C’est un avis très attendu. La Cour de cassation se prononce mercredi 17 juillet sur le barème prud’homal pour licenciement abusif. La décision de la haute juridiction pourrait sonner le glas de ce dispositif décrié par les syndicats ou au contraire le valider, comme l’espèrent le gouvernement et le patronat. Elle pourrait aussi choisir de ne pas se prononcer sur le fond, en estimant ne pas être compétente sur ce dossier.

A supposer qu’elle se saisisse, la Cour de cassation dira si le plafonnement des indemnités pour licenciement sans cause réelle et sérieuse est conforme à des textes internationaux ratifiés par la France. Depuis les ordonnances réformant le Code du travail fin 2017, le plafond se situe entre un et vingt mois de salaire brut, en fonction de l’ancienneté.

Auparavant, les juges étaient libres de fixer les montants, allant jusqu’à 30 mois de salaires pour 30 ans d’ancienneté.
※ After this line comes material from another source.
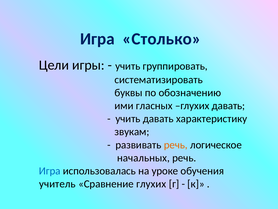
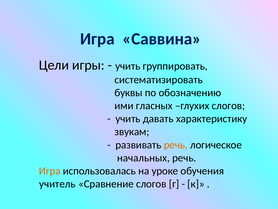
Столько: Столько -> Саввина
глухих давать: давать -> слогов
Игра at (50, 170) colour: blue -> orange
Сравнение глухих: глухих -> слогов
Il y avait également un plancher de six mois de salaire pour les employés avec plus de deux ans d’expérience dans une société de plus de dix salariés.

Réparer le préjudice subi

Depuis fin 2018, pour une vingtaine d’affaires – selon une association d’avocats –, des conseillers prud’homaux sont passés outre, considérant que le barème ne réparait pas le préjudice subi. Deux d’entre elles ont été renvoyées en appel, avec des décisions attendues le 25 septembre, l’une à Paris, l’autre à Reims.

Sans attendre un éventuel pourvoi, les conseils de prud’hommes de Louviers (Eure) et Toulouse ont sollicité dès avril l’avis de la Cour de cassation pour savoir si le barème était conforme aux textes internationaux.

Ils avancent l’article 10 de la convention 158 de l’Organisation internationale du travail (OIT) de 1982, disposant qu’en cas de licenciement injustifié les juges doivent « être habilités à ordonner le versement d’une indemnité adéquate ou toute autre forme de réparation considérée comme appropriée ». Et l’article 24 de la Charte sociale européenne du 3 mai 1996 indique que les travailleurs ont droit à une « indemnité adéquate ou à une autre réparation appropriée » en cas de licenciement. Le conseil de Louviers a aussi évoqué l’article 6 de la Convention européenne des droits de l’Homme sur le « droit à un procès équitable ».

Le 8 juillet, signe de l’importance du dossier, la Cour de cassation y a consacré une séance plénière, en réunissant toutes ses chambres. Les avocats de salariés ont alors critiqué un barème « injuste », qui « sécurise l’employeur fautif ». Me Thomas Haas a aussi mis en avant la baisse « marquée » des contentieux aux prud’hommes, « jusqu’à - 40 % dans certains conseils » en 2018, et en a déduit que ce dispositif « dissuade le salarié de saisir la justice ».

« A ancienneté égale, un salarié de 51 ans peu qualifié dans un bassin d’emploi sinistré et un salarié de 35 ans très qualifié vivant dans un bassin d’emploi très dynamique auront la même indemnité, alors que le préjudice est plus important pour le premier », a relevé Me Manuela Grévy.

Les représentants des employeurs ont, eux, jugé « trop floues » les notions d’indemnité « adéquate » et « appropriée » figurant dans les textes internationaux. Le barème, « équilibré » en France, est « une tendance lourde en Europe et l’OIT n’a jamais eu de commentaire désobligeant à ce propos », a assuré Me François Pinatel.

Des « termes volontairement vagues »

Autres arguments : il n’est pas appliqué en cas de harcèlement moral ou de discrimination ; le licencié peut prétendre à un revenu de remplacement, « généreux » selon Me Pinatel, avec l’allocation-chômage ; la Charte 24 ne peut être appliquée aux « personnes physiques et morales » selon Me Jean-Jacques Gatineau ; le salarié peut être réintégré dans l’entreprise.

L’avocate générale, Catherine Courcol-Bouchard, a jugé le barème conforme à l’article OIT, rédigé dans des « termes volontairement vagues » pour laisser aux Etats une marge de manœuvre, selon elle. Elle a jugé « irrecevable » le recours à la Charte sociale et s’est dite « perplexe » quant à la référence à l’article 6 de la Convention des droits de l’homme. « Le rôle du juge n’est pas de dire si une mesure est bonne ou mauvaise », a-t-elle souligné.

Les positions des avocats généraux ne sont pas toujours suivies par la Cour de cassation.